BRIEF: Copy out the text of the listing below with "tin bath" changed to "zinc tub" and nothing else altered. Omit the pictures.

GIVEN RECORDS:
# # # #

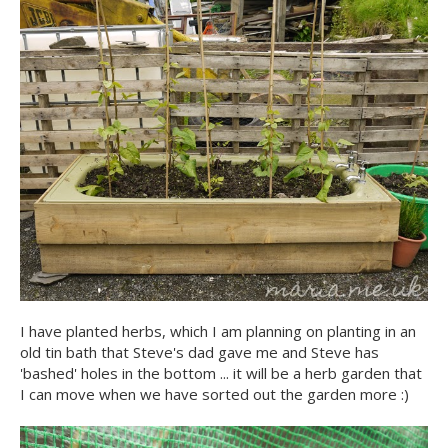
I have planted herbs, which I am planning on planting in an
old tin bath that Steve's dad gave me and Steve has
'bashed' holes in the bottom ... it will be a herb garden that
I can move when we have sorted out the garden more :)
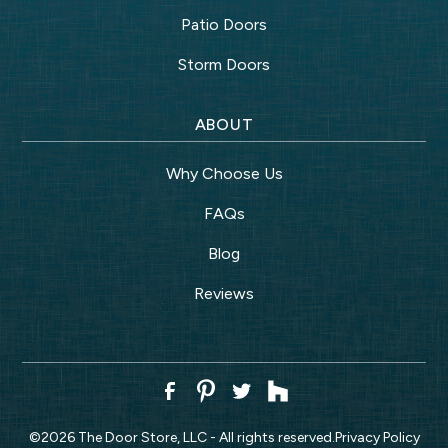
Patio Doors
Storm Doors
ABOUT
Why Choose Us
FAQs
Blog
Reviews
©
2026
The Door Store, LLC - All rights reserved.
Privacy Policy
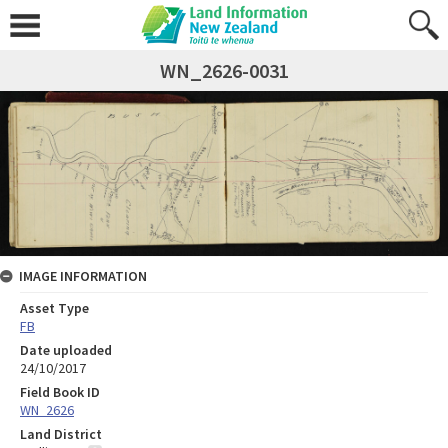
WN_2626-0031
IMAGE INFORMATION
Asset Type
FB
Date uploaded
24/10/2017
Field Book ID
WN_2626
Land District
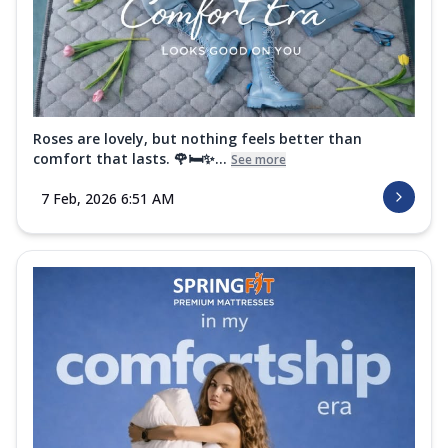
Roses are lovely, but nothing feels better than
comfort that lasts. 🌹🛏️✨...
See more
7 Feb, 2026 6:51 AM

# # # #

ANSWER TO THE EXERCISE:
I have planted herbs, which I am planning on planting in an
old zinc tub that Steve's dad gave me and Steve has
'bashed' holes in the bottom ... it will be a herb garden that
I can move when we have sorted out the garden more :)
Patio Doors
Storm Doors
ABOUT
Why Choose Us
FAQs
Blog
Reviews
©
2026
The Door Store, LLC - All rights reserved.
Privacy Policy
WN_2626-0031
IMAGE INFORMATION
Asset Type
FB
Date uploaded
24/10/2017
Field Book ID
WN_2626
Land District
Roses are lovely, but nothing feels better than
comfort that lasts. 🌹🛏️✨...
See more
7 Feb, 2026 6:51 AM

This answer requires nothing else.